Ian Newton has enjoyed lifetime interests in both farming and birds. As a child, he spent much of his time on farms, and later in life in his ‘spare time’ he managed a small commercial fruit farm producing apples and pears. Now retired, he worked throughout his career as a population ecologist, having done detailed research on finches, waterfowl and raptors. For many years he was based at Monks Wood Research Station near Huntingdon, in charge of work on pesticide impacts on wildlife. He is a past President of the British Ecological Society and the British Ornithologists’ Union, a past Chairman of the Royal Society for the Protection of Birds and the British Trust for Ornithology. He has authored around 300 papers in the scientific literature, and several books, including Finches, Bird Populations and the recent Farming and Birds, all in the New Naturalist Series.

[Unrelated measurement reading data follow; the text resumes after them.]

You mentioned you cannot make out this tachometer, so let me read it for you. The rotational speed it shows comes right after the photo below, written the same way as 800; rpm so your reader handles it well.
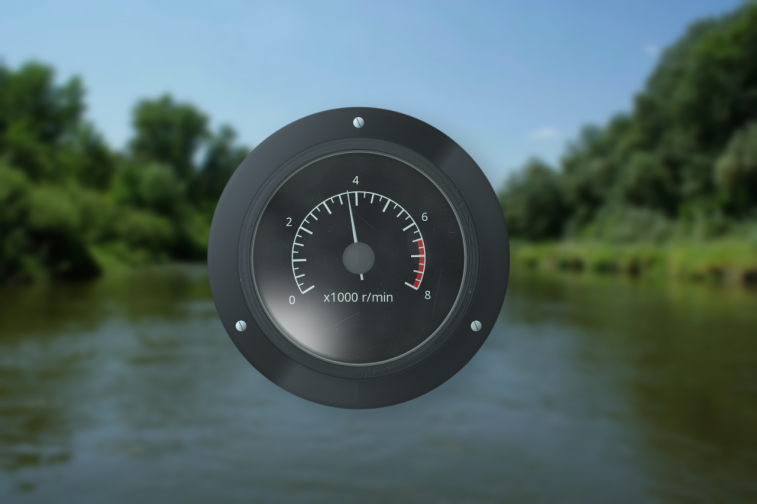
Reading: 3750; rpm
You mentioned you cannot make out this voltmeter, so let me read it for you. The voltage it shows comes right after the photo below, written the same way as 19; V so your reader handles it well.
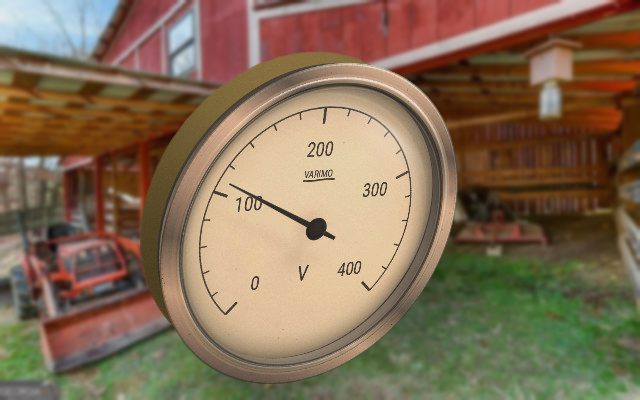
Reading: 110; V
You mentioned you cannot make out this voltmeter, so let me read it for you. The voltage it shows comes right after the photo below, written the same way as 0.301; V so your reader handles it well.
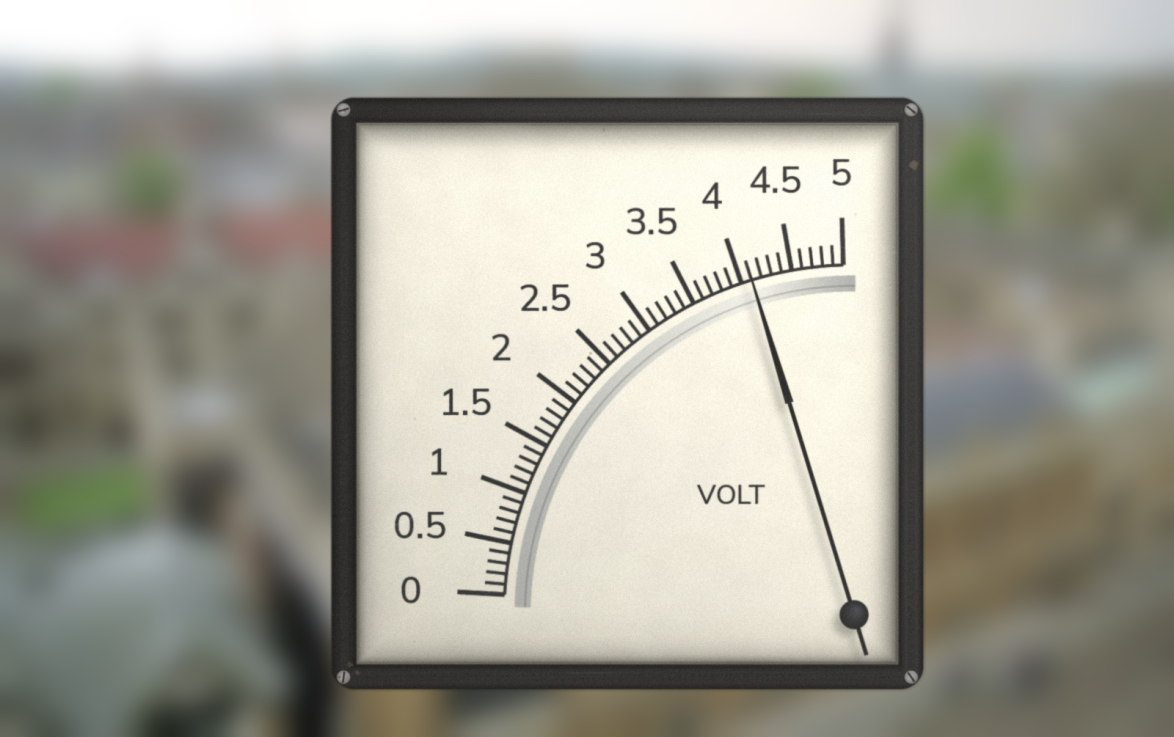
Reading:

Derek Niemann has spent 28 years as a volunteer and professional communicator in nature conservation, making up for a lost childhood in which he was “an enthusiastic, untutored and inept naturalist”. In November 2014 he leaves the RSPB to become a freelance writer and editor, after spending 16 years as editor of the RSPB’s youth magazines. He has been a fortnightly Country Diarist for the Guardian since 2005 and is also a regular contributor to BBC Wildlife. He has written a number of wildlife books for children, as well as Birds in a Cage, the true story of POW birdwatchers. Derek lives in a county that its own council used to undersell spectacularly on road signs that proclaimed: “Welcome to Bedfordshire – central to the Oxford–Cambridge Arc”.